I do see the benefits of an encoder, and I have some sitting around that I've intended to use on projects but just haven't ever gotten around to it. I may do a second version of this project that uses an encoder instead.

I would also have liked to add an LCD for frequency and on time readout like you have, but I built this stobe project using a custom general purpose PCB that was only laid out for an 8 pin PIC processor.
I built my controller using a PIC-MT-USB (http://www.olimex.com/dev/pic-mt-usb.html) made by Olimex with a PIC18F874 . I selected it for the number of IO pins available and the LCD display. I never used the USB port.

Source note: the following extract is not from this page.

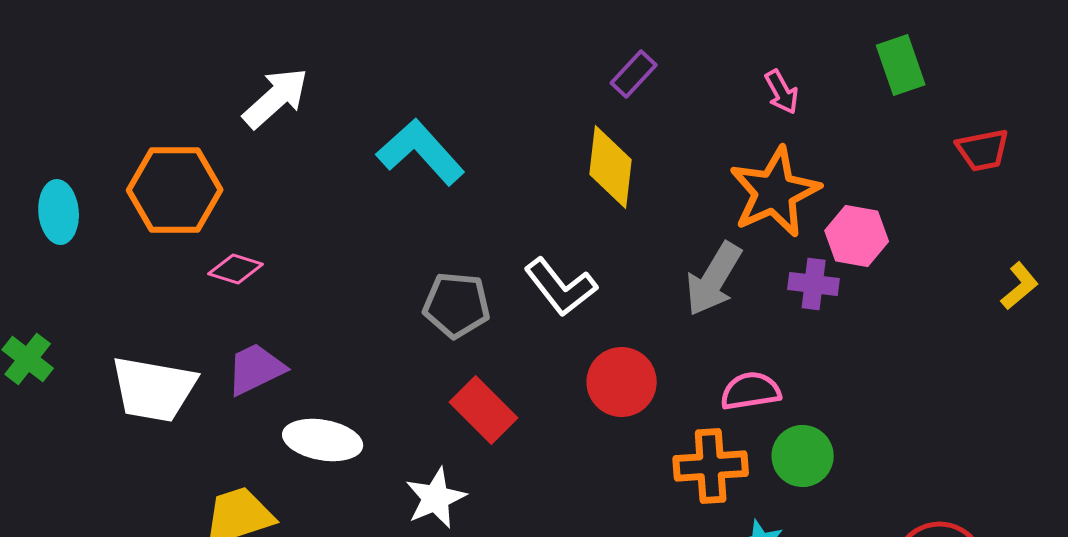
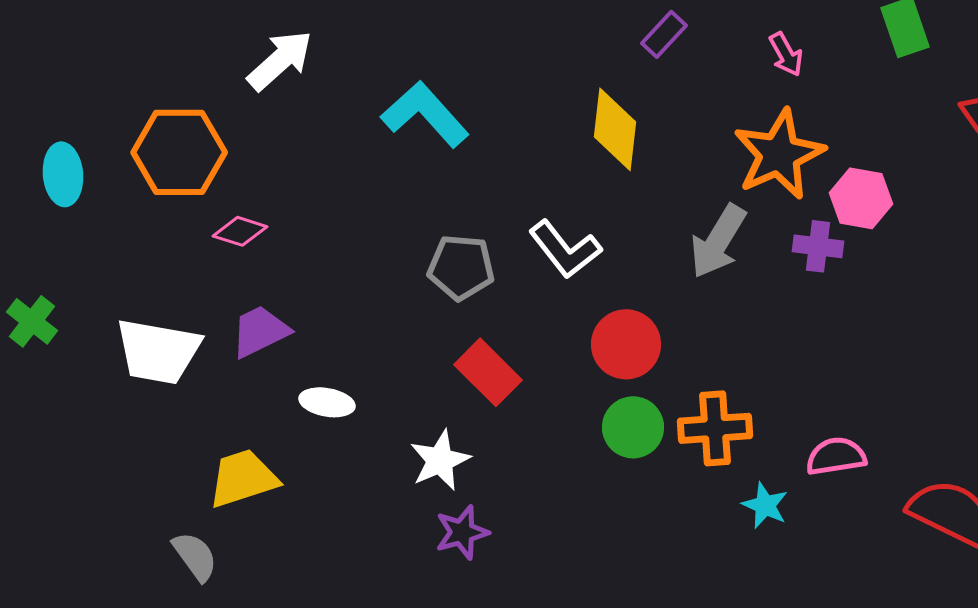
purple rectangle: (634, 74) -> (664, 34), moved
pink semicircle: (751, 391) -> (836, 456), moved
white ellipse: (323, 440) -> (327, 402), size x0.7
green circle: (803, 456) -> (633, 427), moved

All I added was a 15V 5A power supply, a 5V regulator to power the board from the 15V supply, power FET switch to switch current pulses into the LED, and the encoder. The 5A supply charged a capacitor that rapidly discharged through the LED to get 15A pulses.

One nice thing about encoders is there is no mechanical stop- you can just keep spinning and spinning the thing eliminating the need for range switching. You can make the increment/decrement function speed-sensitive so that you get fine control for slow rotation and quick jumps for fast rotation.
X-mind3 years ago
This is the ultimate DIY slow-motion capture equipment :)
jabbawokie3 years ago
Nice iv been wanting to make 1 of these for ages but alot of the circuit diagrams i could find wer rather complex i dont know why i never thought about using a microcontroller!! good stuff mate :)
There are other 556 versions that blink so rapidly that it is hard to see.
Eurober3 years ago

A well-done project. For people that do not want to use a microprocessor-based solution, the 555 timer could be implemented to perform the main function. In spite of the lower accuracy (could be improved by careful calibration) the circuit would be simpler and easy to put together.